TW:   Why do that you think Soul of a Nation: Art in the Age of Black Power resonated with the public?

ZW:   Co-curating Soul of a Nation will be a perpetual career highlight. That project gave so much to me and I am still in regular contact with many of the artists and their families. Nothing about that show was realised at arm’s length or left to chance. I think it resonated because at no time did we stand between each artist and their message; we allowed them to speak freely – often through direct quotes, even where those statements were in direct contradiction with one another. There was also crystal clarity that this exhibition’s intended audience was young audiences and we worked very hard to achieve that.

TW:   Fashion and design have also played into your career. What’s the most cherished item of clothing you own, and which designer’s collection would you like to have in your wardrobe?

ZW:   I love this question! I wore my grandmother’s wedding dress, which she made for herself, to my own wedding more than 50 years after hers. I like a lot of my clothes but nothing beats that. Duro Olowu introduced me to a young Nigerian designer, Amaka Osakwe, whose clothing label is Maki Oh. For colour, cut and originality, you can’t go wrong with either Duro or Maki. We curators have a reputation for wearing black so I tend to go the other way in terms of pattern and palette.

TW:   Who are some of the emerging artists currently on your radar?

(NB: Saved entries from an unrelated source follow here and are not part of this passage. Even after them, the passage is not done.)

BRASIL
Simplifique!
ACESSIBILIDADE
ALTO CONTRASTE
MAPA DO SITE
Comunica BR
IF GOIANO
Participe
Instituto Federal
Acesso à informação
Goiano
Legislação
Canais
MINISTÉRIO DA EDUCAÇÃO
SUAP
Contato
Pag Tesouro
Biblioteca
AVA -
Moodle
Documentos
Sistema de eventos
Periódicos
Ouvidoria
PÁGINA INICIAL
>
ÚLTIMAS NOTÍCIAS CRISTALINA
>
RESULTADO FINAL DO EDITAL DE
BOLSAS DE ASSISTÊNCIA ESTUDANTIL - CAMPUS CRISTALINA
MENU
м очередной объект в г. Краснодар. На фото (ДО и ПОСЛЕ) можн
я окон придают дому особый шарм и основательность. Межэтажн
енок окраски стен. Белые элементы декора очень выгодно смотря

ZW:   Rachel Jones, Nikita Gale, James Leadbitter and Ayo Akingbade, all of whom can be seen at Chisenhale this year. I’m excited for them to be on everyone else’s radar, too.

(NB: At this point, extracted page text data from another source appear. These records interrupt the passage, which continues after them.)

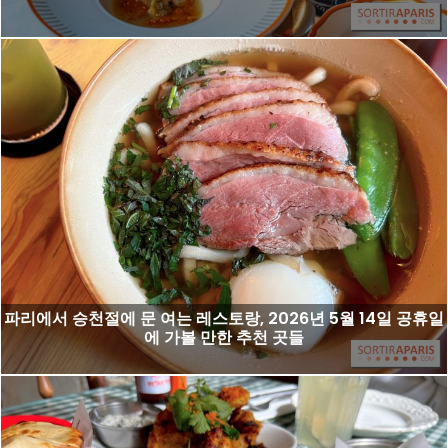
파리에서 승천절에 문 여는 레스토랑, 2026년 5월 14일 공휴일
에 가볼 만한 추천 곳들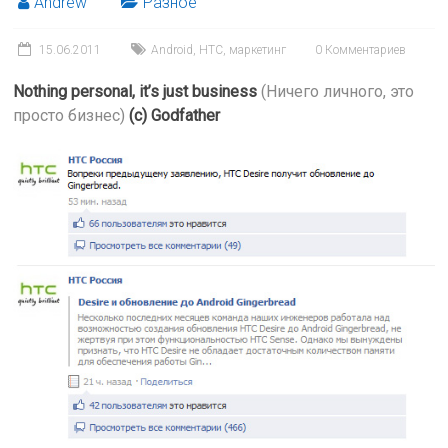
Andrew
Разное
15.06.2011
Android
,
HTC
,
маркетинг
0 Комментариев
Nothing personal, it’s just business
(Ничего личного, это
просто бизнес)
(c) Godfather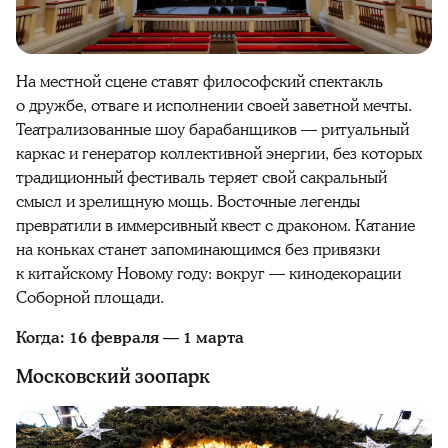
На местной сцене ставят философский спектакль
о дружбе, отваге и исполнении своей заветной мечты.
Театрализованные шоу барабанщиков — ритуальный
каркас и генератор коллективной энергии, без которых
традиционный фестиваль теряет свой сакральный
смысл и зрелищную мощь. Восточные легенды
превратили в иммерсивный квест с драконом. Катание
на коньках станет запоминающимся без привязки
к китайскому Новому году: вокруг — кинодекорации
Соборной площади.
Когда: 16 февраля — 1 марта
Московский зоопарк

TW:   If you could add any artwork to your personal collection, what would it be?

ZW:   This feels like an impossible question when you’re lucky enough to work with living artists every day. I’d have to say Alma Thomas’s ‘Wind and Crepe Myrtle Concerto’ because it reminds me of childhood summers with my grandparents and the crepe myrtle tree in their backyard. It’s in the Smithsonian American Art Museum, so can be seen free of charge in Washington DC.

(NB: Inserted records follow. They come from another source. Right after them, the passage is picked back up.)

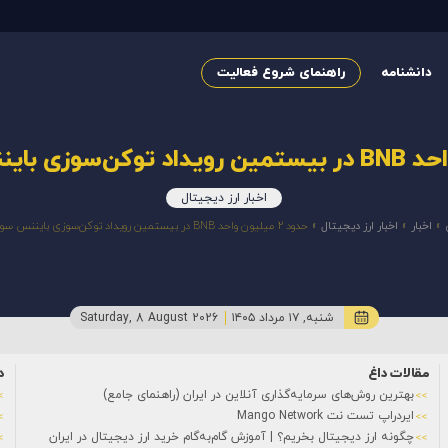
دانشنامه
راهنمای شروع فعالیت
اخبار ارز دیجیتال
»
اخبار
»
اخبار ارز دیجیتال
»
حدود 2 میلیون واحد BNB در بیستمین رویداد توکن‌سوزی بایننس سوزانده شد.
شنبه, ۱۷ مرداد ۱۴۰۵
Saturday, 8 August 2026
مقالات داغ
د
بهترین روش‌های سرمایه‌گذاری آنلاین در ایران (راهنمای جامع)
ایردراپ تست نت Mango Network
چگونه ارز دیجیتال بخریم؟ | آموزش گام‌به‌گام خرید ارز دیجیتال در ایران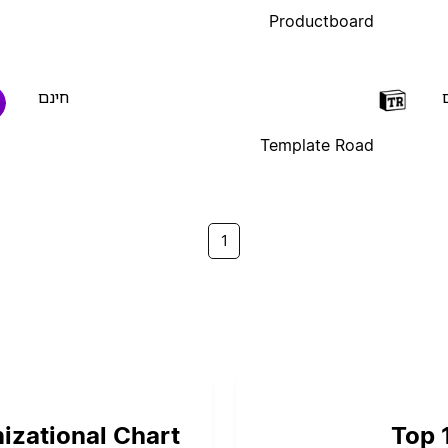
Productboard
חינם
Template Road
1
izational Chart
Top 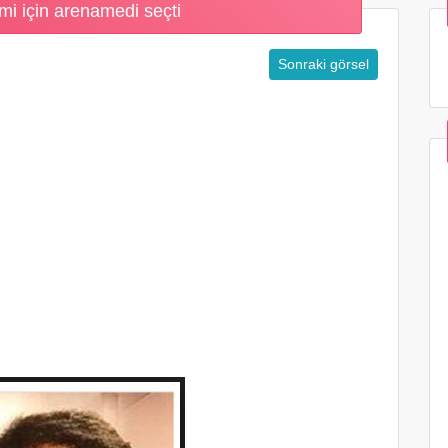
mi için arenamedi seçti
Sonraki görsel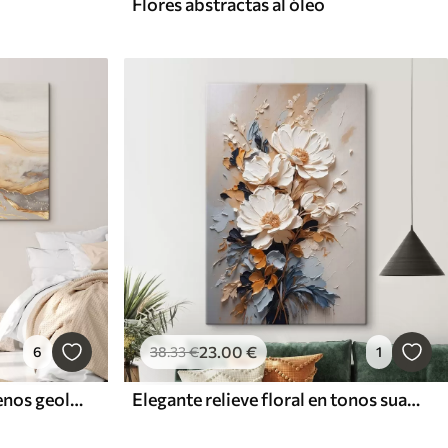
Flores abstractas al óleo
23
.00
€
6
38
.33
€
1
Líquidos, fluidos y fenómenos geológicos
Elegante relieve floral en tonos suaves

TW:   Desert island quarantine — which albums, book and artwork do you take with you?

ZW:   Anyone who knows me knows that I’m a super-fan of hip-hop band The Roots, so I’ll take their live-recording double CD Come Alive. It’s full of bonus material and hidden tracks, which should help pass the time. For artwork, I’d take one of Cauleen Smith’s banners so that I could walk it around the island in a solo procession. I’m currently reading Marie NDiaye’s Trois Femmes Puissantes (Three Powerful Women), so my island quarantine seems the right time and place to finish it.